The summer of 2017 has seen the busiest period of activity in our bilateral defence engagement in recent memory. Some 1,000 British troops have been taking part in a series of land-based exercises in Romania together with their Romanian and other NATO partners. Among them was Exercise Noble Jump, part of the work of NATO’s Very High Readiness Joint Task Force, for which the UK has been lead nation in 2017. This tested the ability of thousands of NATO troops rapidly to deploy at a training ground in Romania after journeys of hundreds of kilometres. It was a pleasure to be able to accompany the UK Defence Secretary, Sir Michael Fallon, in visiting this multinational group and seeing the exercise in action.
I was delighted too that some of the Grenadier Guards who participated in Noble Jump stayed on for a few days in Romania, visiting British-style curriculum schools and UK-supported charities in Bucharest. They received an enthusiastic welcome and barrage of questions wherever they went, of which the latter always included: “aren’t you hot in that bearskin hat?”
Four RAF Typhoon fighters have spent the summer months at the Mihail Kogalniceanu air base just outside Constanta, working together with the aircraft of the Romanian air force in providing southern air policing for NATO, part of the alliance’s assurance measures. I have been fortunate to be able to meet the men and women of the Royal Air Force 135 Expeditionary Air Wing, who have been based in Constanta since May, on several occasions, including during visits of both the Defence Secretary and the UK Chief of Defence Staff, Air Chief Marshal Sir Stuart Peach. All emphasised to me how much they were enjoying the warmth of Constanta, both in the sense of weather and welcome. A fly past of RAF Typhoons and Romanian Air Force F-16s at our Queen’s Birthday Party in Bucharest in June elegantly symbolised our bilateral partnership, working together in the skies above Romania to support the security of the NATO alliance.

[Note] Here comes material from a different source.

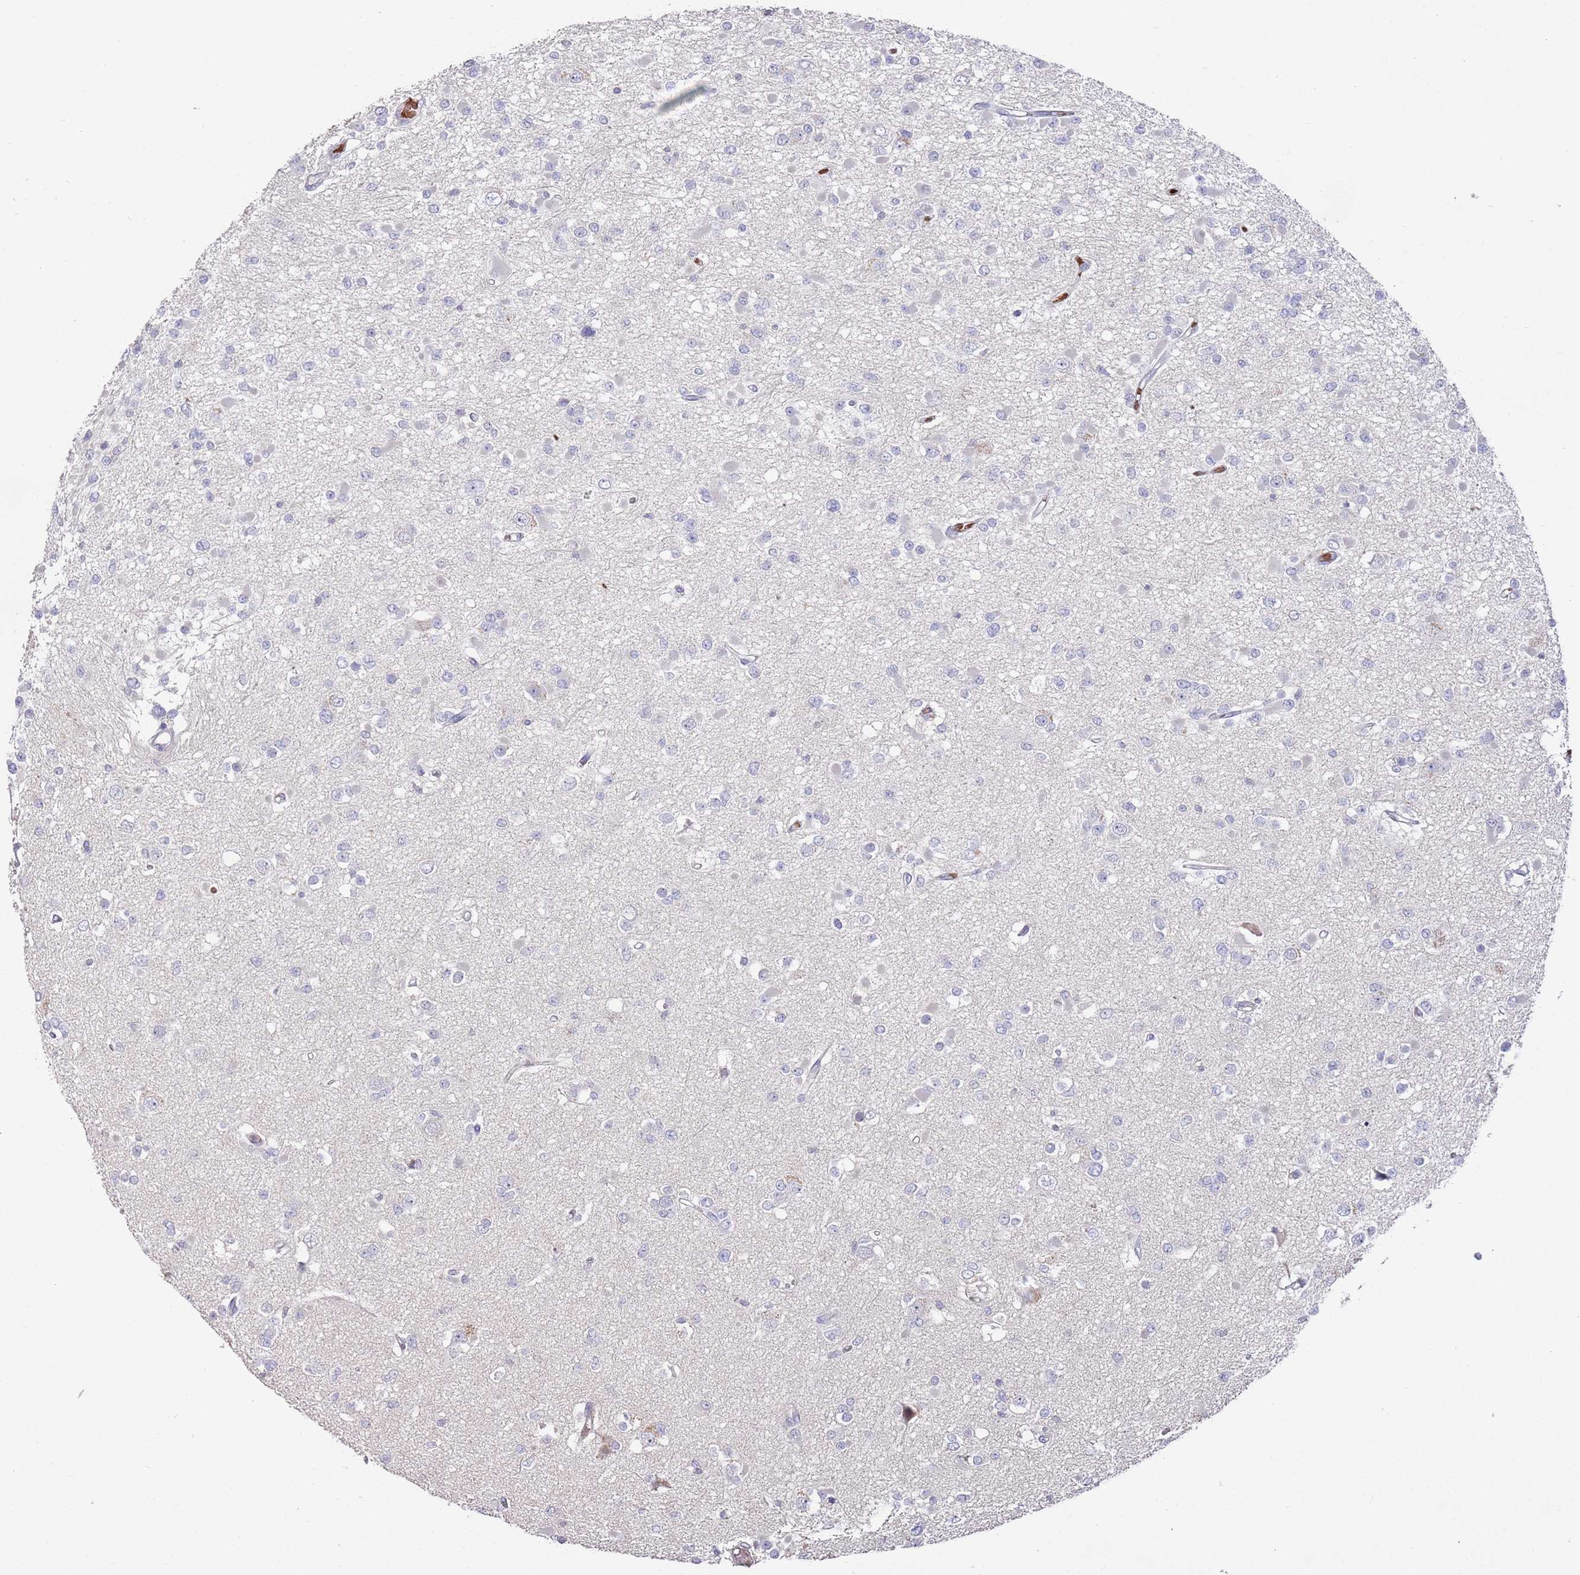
{"staining": {"intensity": "negative", "quantity": "none", "location": "none"}, "tissue": "glioma", "cell_type": "Tumor cells", "image_type": "cancer", "snomed": [{"axis": "morphology", "description": "Glioma, malignant, Low grade"}, {"axis": "topography", "description": "Brain"}], "caption": "Malignant low-grade glioma was stained to show a protein in brown. There is no significant expression in tumor cells.", "gene": "LACC1", "patient": {"sex": "female", "age": 22}}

The maritime component of our defence cooperation continues to develop apace too. I was delighted to head to the main Romanian port of Constanta this weekend for the visit of HMS Duncan, flagship of the NATO Standing Maritime Group 2, who was here working together with the Turkish frigate Yildirim and the Romanian frigate Regele Ferdinand. The latter herself started out life as HMS Coventry, one of the Royal Navy’s fine T-22 frigates, which has continued her distinguished service with the Romanian navy. This was the second visit to Romania of one of the Royal Navy’s modern T-45 destroyers this year: that of HMS Daring in the spring was accompanied by the presence of the ship’s sponsor, HRH the Countess of Wessex, with representatives of the Romanian navy and local authorities joining the officers of the ship for a traditional mess dinner.
The Romanian armed forces are valued partners within NATO, serving with distinction in Afghanistan and other peacekeeping operations. Our deepening bilateral defence cooperation reflects the growing importance of this partnership in the service of security.